◆ **TRAVAIL DEMANDÉ**:
a) Reproduisez la partie de l'extrait qui s'ouvre sur les mots contenant "3.3 Le Tribunal" et se clôt sur "13 février 2014).", en substituant "exempt d’arbitraire" à "dénué d’arbitraire".
b) Condensez sous forme de liste le paragraphe de l'extrait commençant par « Dans l’arrêt ATA/263/2021 », en conservant ses faits principaux.

◆ **EXTRAIT**:
3.3 Le Tribunal fédéral a tenu pour dénué d’arbitraire un arrêt cantonal selon lequel des travaux comprenant la réfection complète des sols, des murs et des plafonds, le ponçage et la vitrification des parquets, la réfection des agencements de cuisine et de salle de bains, de la douche et du WC devaient faire l’objet d’une autorisation au sens de la LDTR (arrêt du Tribunal fédéral 1C_624/2013 du 13 février 2014).

Dans l’arrêt ATA/263/2021 du 2 mars 2021, confirmé par l’arrêt du Tribunal fédéral 1C_195/2021 précité, les travaux ont consisté dans la pose de carrelage dans les WC et la salle de bains, d’une coque acrylique sur la baignoire et de peinture sur les murs et plafonds de toutes les pièces, dans un appartement de quatre pièces. Leur coût global s’était élevé à CHF 27'340.95, soit CHF 6'835.25 la pièce, ce qui était inférieur au montant de CHF 10'000.- retenu par la jurisprudence pour qualifier les travaux de grande ampleur. Le montant mensuel du loyer avait toutefois été porté à CHF 2'800.- (soit CHF 33'600.- par année), ce qui était élevé par rapport au loyer avant travaux de CHF 19'200.- (recte par le Tribunal fédéral : CHF 20'920.-). Un tel loyer était plus élevé que la moyenne des loyers dans un immeuble semblable, arrêté à CHF 2'038.- (soit CHF 24'456.- par an) selon les statistiques genevoises. Son augmentation de 75% (recte par le Tribunal fédéral : 60%) ne pouvait ainsi se justifier par la seule référence aux loyers du quartier, ni par le fait qu’il avait été inchangé depuis quatorze ans, ou encore qu’il était, préalablement aux travaux, supérieur au loyer correspondant aux besoins prépondérants de la population.

◆ **JEU DE DONNÉES**:
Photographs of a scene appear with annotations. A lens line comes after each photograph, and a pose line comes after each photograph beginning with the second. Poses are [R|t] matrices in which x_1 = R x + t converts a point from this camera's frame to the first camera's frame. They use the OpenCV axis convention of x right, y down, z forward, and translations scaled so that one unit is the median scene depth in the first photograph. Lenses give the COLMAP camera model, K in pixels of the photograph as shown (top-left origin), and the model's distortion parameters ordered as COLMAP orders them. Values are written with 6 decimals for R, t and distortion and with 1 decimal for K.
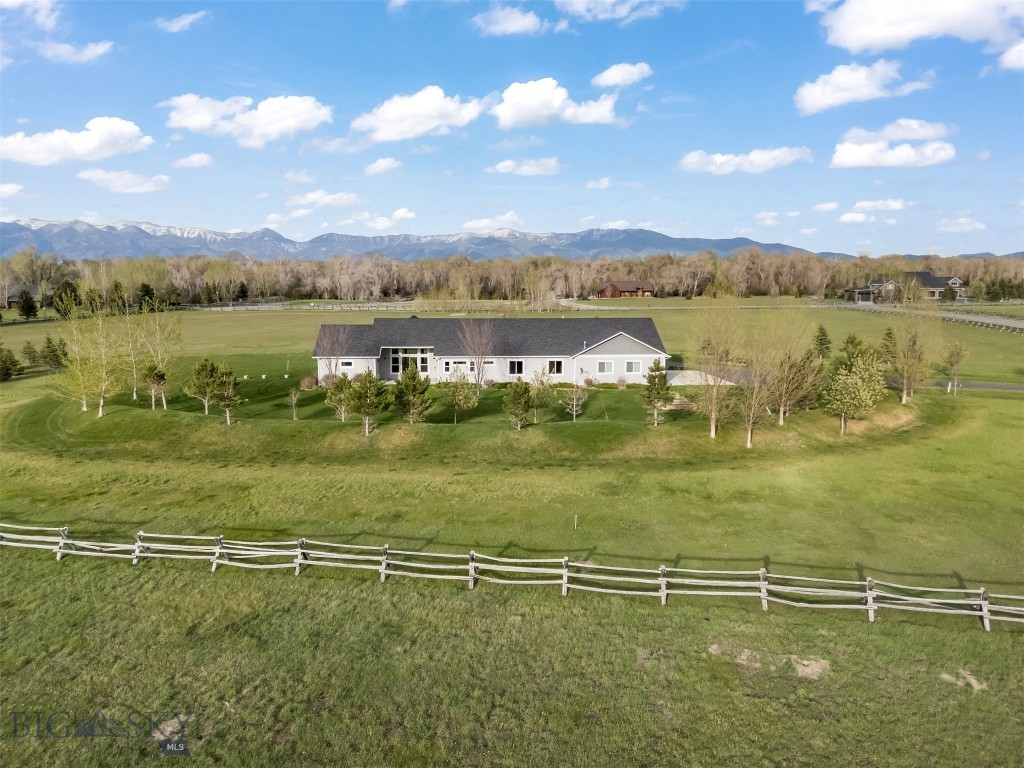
lens RADIAL K [[756.9, 0, 511.8], [0, 756.9, 386.0], [0, 0, 1]] dist [0.085031, -0.078712]
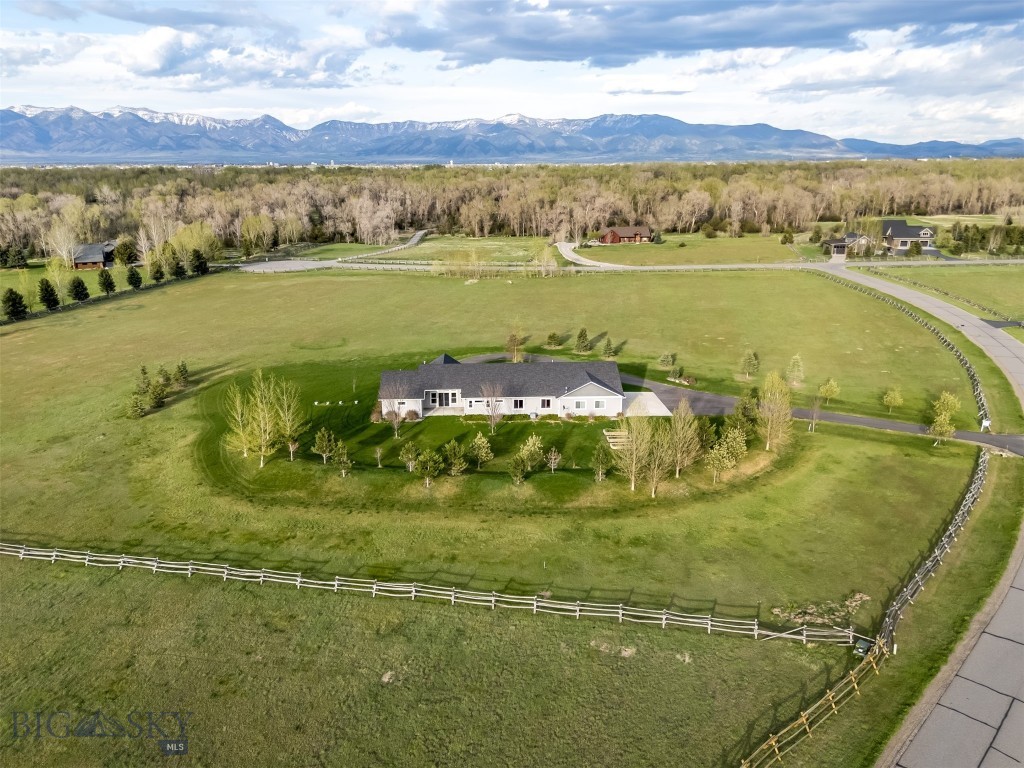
lens RADIAL K [[756.9, 0, 511.8], [0, 756.9, 386.0], [0, 0, 1]] dist [0.085031, -0.078712]
pose [[0.999924, 0.000573, -0.012327, 0.016970], [0.001130, 0.990468, 0.137738, -0.410288], [0.012288, -0.137741, 0.990392, -0.666578]]
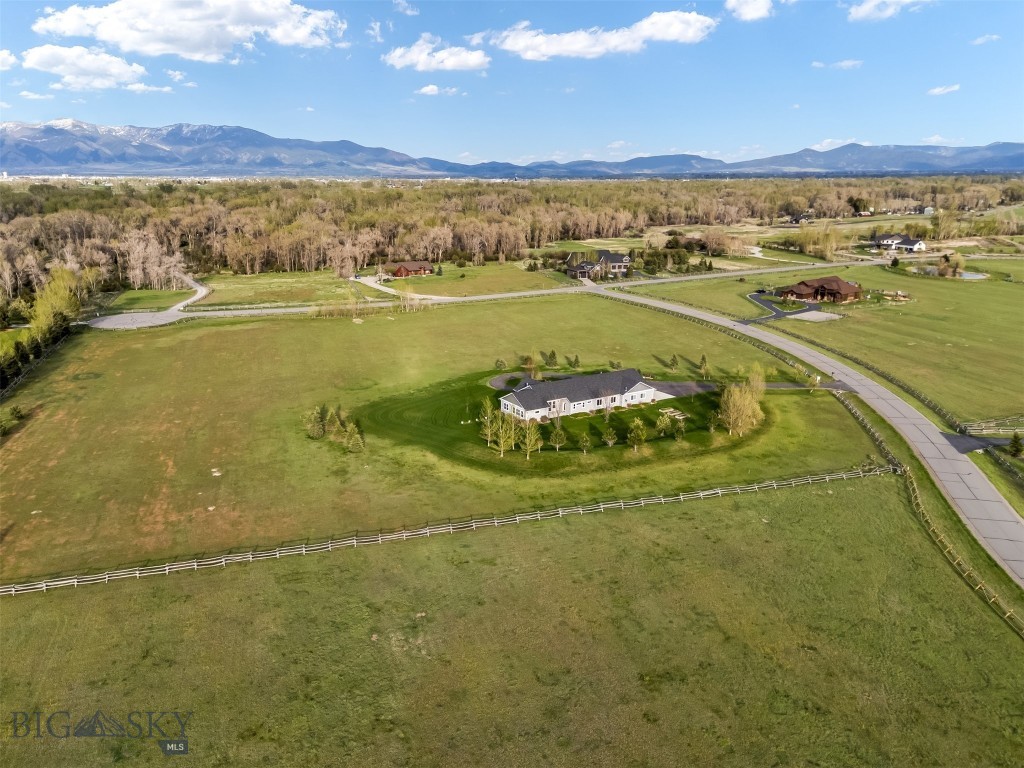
lens RADIAL K [[756.9, 0, 511.8], [0, 756.9, 386.0], [0, 0, 1]] dist [0.085031, -0.078712]
pose [[0.880058, -0.122964, 0.458670, -1.964344], [0.066161, 0.988222, 0.137986, -0.630620], [-0.470235, -0.091089, 0.877828, -1.305837]]
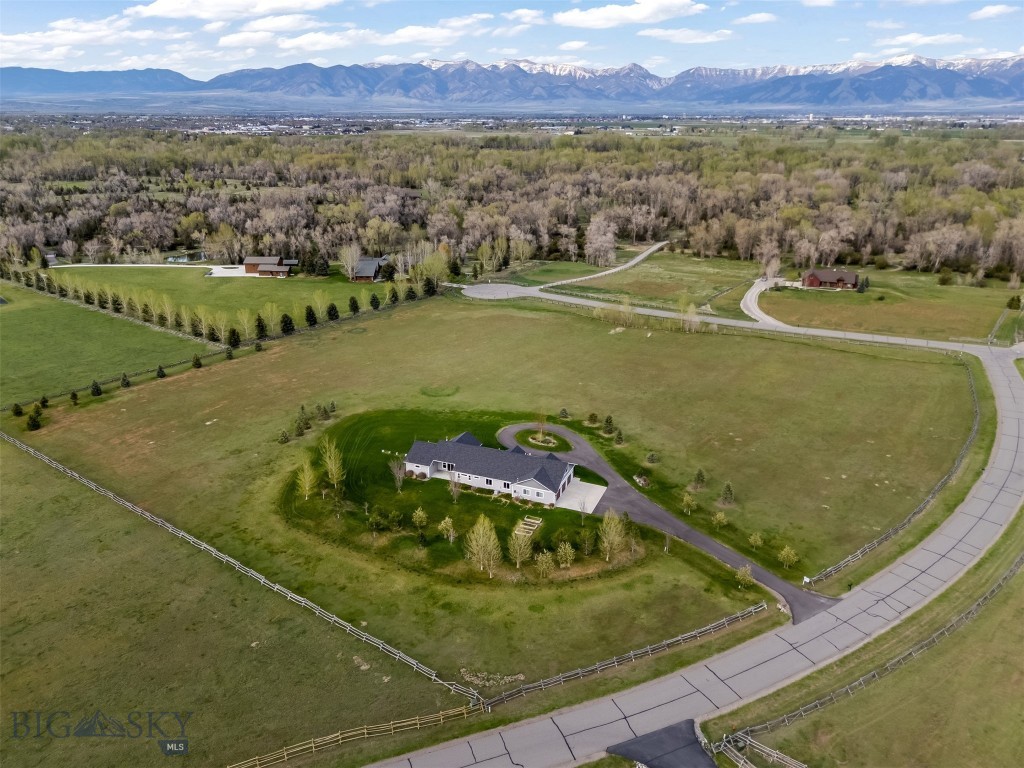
lens RADIAL K [[756.9, 0, 511.8], [0, 756.9, 386.0], [0, 0, 1]] dist [0.085031, -0.078712]
pose [[0.899419, 0.155139, -0.408627, 1.385861], [-0.071008, 0.974332, 0.213622, -1.162448], [0.431280, -0.163120, 0.887350, -1.223117]]
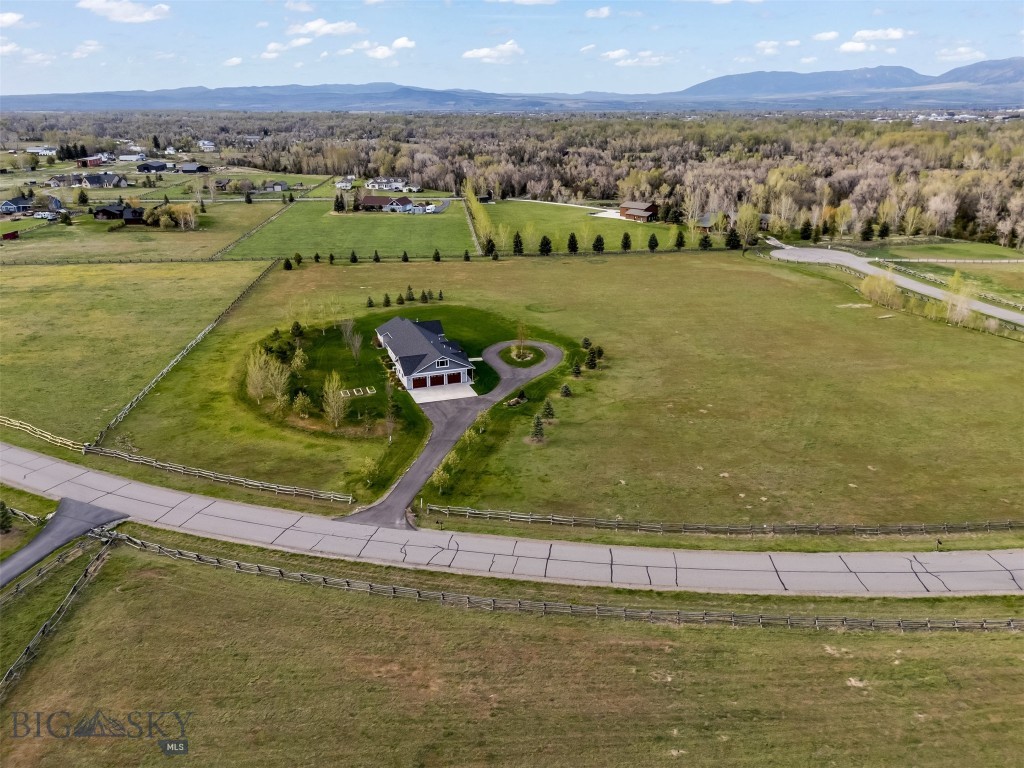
lens RADIAL K [[756.9, 0, 511.8], [0, 756.9, 386.0], [0, 0, 1]] dist [0.085031, -0.078712]
pose [[0.283675, 0.332635, -0.899379, 3.271676], [-0.141233, 0.942172, 0.303916, -1.035353], [0.948463, 0.040808, 0.314250, 1.026911]]
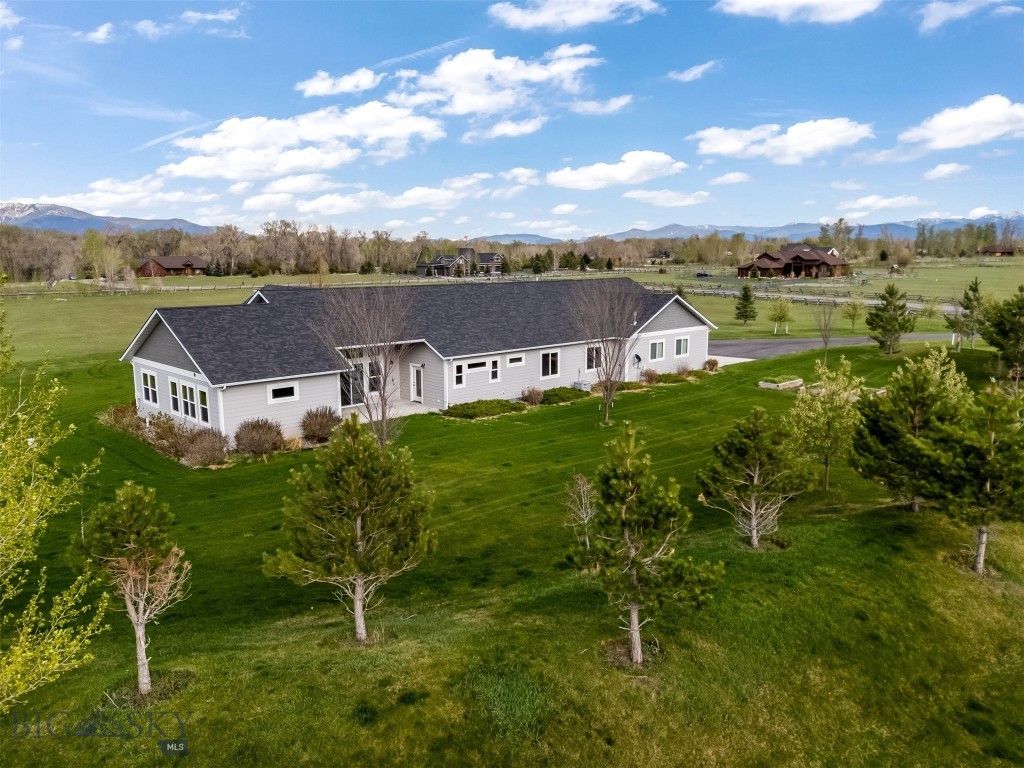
lens RADIAL K [[756.9, 0, 511.8], [0, 756.9, 386.0], [0, 0, 1]] dist [0.085031, -0.078712]
pose [[0.771759, -0.113602, 0.625686, -0.609872], [0.098954, 0.993382, 0.058306, -0.071485], [-0.628169, 0.016916, 0.777893, 0.910897]]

◆ **RÉPONSES PAR CONSIGNE**:
a)
3.3 Le Tribunal fédéral a tenu pour exempt d’arbitraire un arrêt cantonal selon lequel des travaux comprenant la réfection complète des sols, des murs et des plafonds, le ponçage et la vitrification des parquets, la réfection des agencements de cuisine et de salle de bains, de la douche et du WC devaient faire l’objet d’une autorisation au sens de la LDTR (arrêt du Tribunal fédéral 1C_624/2013 du 13 février 2014).

b)
- Arrêt ATA/263/2021 du 2 mars 2021, confirmé par l’arrêt du Tribunal fédéral 1C_195/2021 : travaux dans un appartement de quatre pièces (carrelage dans les WC et la salle de bains, coque acrylique sur la baignoire, peinture des murs et plafonds de toutes les pièces).
- Coût global : CHF 27'340.95, soit CHF 6'835.25 par pièce, montant inférieur au seuil jurisprudentiel de CHF 10'000.- pour des travaux de grande ampleur.
- Loyer porté à CHF 2'800.- par mois (CHF 33'600.- par an), contre CHF 19'200.- avant travaux (CHF 20'920.- selon le Tribunal fédéral). Ce loyer dépasse la moyenne genevoise de CHF 2'038.- par mois (CHF 24'456.- par an) pour un immeuble semblable.
- La hausse de 75 % (60 % selon le Tribunal fédéral) ne pouvait se justifier ni par les seuls loyers du quartier, ni par l’absence de changement depuis quatorze ans, ni par un loyer antérieur déjà supérieur aux besoins prépondérants de la population.